- **Given problem A**
Translate this sentence from the Jessica Henwick profile into Spanish: "She was raised on a steady diet of Singaporean food and fantasy books, and to her father’s dismay dropped out of school when she was seventeen."
- **Given problem B**
Write the next part of the Jessica Henwick interview, picking up after its final question.

--- Begin Source document ---

Jessica Henwick

Jessica Henwick is a Eurasian director, writer and actor born in Surrey. She was raised on a steady diet of Singaporean food and fantasy books, and to her father’s dismay dropped out of school when she was seventeen. Her BAFTA-nominated directorial debut “Bus Girl” won the Audience Award and Best Narrative Short at the Birmingham Film Festival and Coronado Film Festival, respectively. She is also the recipient of the Mary Pickford Prize for female filmmakers and last year was named The Hollywood Reporter’s Rising Star and Variety’s Top 10 to Watch. She can currently be seen in “Glass Onion: A Knives Out Mystery” on Netflix.

Tara Karajica talks to Jessica Henwick about her directorial debut with the short film “Bus Girl, the short form, her acting career, women in film and what she is up to next.


What made you want to become an actress?

--- End Source document ---
--- Begin Material provided ---

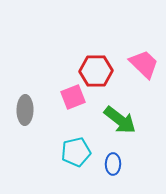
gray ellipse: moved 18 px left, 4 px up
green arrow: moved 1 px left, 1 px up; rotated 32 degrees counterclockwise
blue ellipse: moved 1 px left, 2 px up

--- End Material provided ---

- **Answer A**
Se crió con una dieta constante de comida singapurense y libros de fantasía y, para disgusto de su padre, dejó la escuela cuando tenía diecisiete años.

- **Answer B**
Jessica Henwick: I just always loved telling stories from a really young age. And, I think that I was always going to end up in the arts in one way. I started acting when I was a teenager and I think it was a pretty natural progression for me to end up writing and directing as well because I kind of see them all as the same thing, which is storytelling.

Can you delve more into your jump to directing? Was it difficult?

J.H.: It was definitely difficult. But I think a lot of the difficulties were in my mind. I had wanted to direct for a really long time, but I didn’t go to film school or even drama school and I dropped out of school when I was sixteen. So, I just felt like I wasn’t qualified and that’s what held me back for a really long time. And, my producer, Louise [Palmkvist Hansen], had been telling me for a while: “You should really try directing, you should try directing.” I kept saying: “You know, it’s not ready. I’m not ready. It’s not the right time. It’s not the right project.” And, finally, I got to the stage where I realized it will never be the right time, or the right project. You just have to do it and learn on the job. And, I was very privileged to be able to do that because of my acting and to have the support team, a crew and a cast who I had worked with on other projects – some of them anyway –. So, it was a perfect storm of everyone’s availability opening at the same time and we got quite lucky, I think.

How did Bus Girl come about?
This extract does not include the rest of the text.